- _任务要求_: 请将下文关于 Single Number III 题解的文字中，自“260.Single Number III”起、至“3] is also correct.”止（含该处）的部分逐字抄录。

260.Single Number III

Given an array of numbers nums, in which exactly two elements appear only once and all the other elements appear exactly twice. Find the two elements that appear only once.

For example:

Given nums = [1, 2, 1, 3, 2, 5], return [3, 5].

Note:

1. The order of the result is not important. So in the above example, [5, 3] is also correct.
2. Your algorithm should run in linear runtime complexity. Could you implement it using only constant space complexity?

思路：如果没有note中2的要求，那么很简单，用循环找出这两个数并装入vector容器中即可，可是超时了。

 

我的代码：

class Solution {
public:
    vector<int> singleNumber(vector<int>& nums) 
    {
        int result[2]={0,0};
        for(int i=0, status=0,count=0;i<nums.size();i++)
        {
            for(int j=0;j<nums.size();j++)
            {
                if ((nums[i]==nums[j])&&(i!=j))
                status=1;
            }
            if (status == 0)
            {
                result[count]=nums[i];
                count++;
            }
        }
        int A=result[0],B=result[1];
        return vector<int>({A,B});
    }
};

 

 

参考代码：

class Solution {
public:
    vector<int> singleNumber(vector<int>& nums) {
        int AxorB = 0;
        for(int i = 0;i<nums.size();i++){
            AxorB^=nums[i];
        }
        //取最后一个二进制位
        int mask = AxorB & (~(AxorB-1));
        int A = 0,B = 0;
        for(int i = 0;i<nums.size();i++){
            if(mask&nums[i])
                A ^= nums[i];
            else
                B ^= nums[i];
        }

        return vector<int>({A,B});
    }
};

接下来这几天要开发山寨一款新浪微博iOS版，所以刷题停几天，正好也要学swift，以后就用swift刷试试看，并且推到github上，接下来blog更新内容就是微博每一天开发的进度。

[已存条目]
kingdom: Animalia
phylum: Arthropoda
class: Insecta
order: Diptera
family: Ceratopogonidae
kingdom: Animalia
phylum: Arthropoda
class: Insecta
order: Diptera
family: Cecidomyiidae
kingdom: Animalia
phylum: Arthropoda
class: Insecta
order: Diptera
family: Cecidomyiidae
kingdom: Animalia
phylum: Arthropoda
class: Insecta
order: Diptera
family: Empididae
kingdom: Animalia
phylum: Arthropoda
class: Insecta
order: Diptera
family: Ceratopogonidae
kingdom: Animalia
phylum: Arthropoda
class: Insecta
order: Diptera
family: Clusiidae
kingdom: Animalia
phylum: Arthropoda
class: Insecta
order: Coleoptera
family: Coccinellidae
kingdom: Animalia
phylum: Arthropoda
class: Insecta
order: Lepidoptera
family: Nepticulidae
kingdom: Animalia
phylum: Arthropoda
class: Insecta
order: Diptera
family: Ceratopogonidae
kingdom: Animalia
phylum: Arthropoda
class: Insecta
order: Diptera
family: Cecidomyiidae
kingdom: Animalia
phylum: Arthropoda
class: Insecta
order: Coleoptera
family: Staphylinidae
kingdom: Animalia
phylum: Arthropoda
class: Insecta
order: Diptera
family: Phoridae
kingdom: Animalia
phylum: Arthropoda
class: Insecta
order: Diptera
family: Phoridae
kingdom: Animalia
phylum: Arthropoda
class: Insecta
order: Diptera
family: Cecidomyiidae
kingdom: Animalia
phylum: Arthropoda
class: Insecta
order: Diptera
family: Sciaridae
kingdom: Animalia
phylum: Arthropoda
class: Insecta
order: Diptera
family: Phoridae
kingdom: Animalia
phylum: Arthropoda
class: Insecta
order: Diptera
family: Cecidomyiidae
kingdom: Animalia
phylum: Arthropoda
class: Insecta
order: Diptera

- _完成答案_:
260.Single Number III

Given an array of numbers nums, in which exactly two elements appear only once and all the other elements appear exactly twice. Find the two elements that appear only once.

For example:

Given nums = [1, 2, 1, 3, 2, 5], return [3, 5].

Note:

1. The order of the result is not important. So in the above example, [5, 3] is also correct.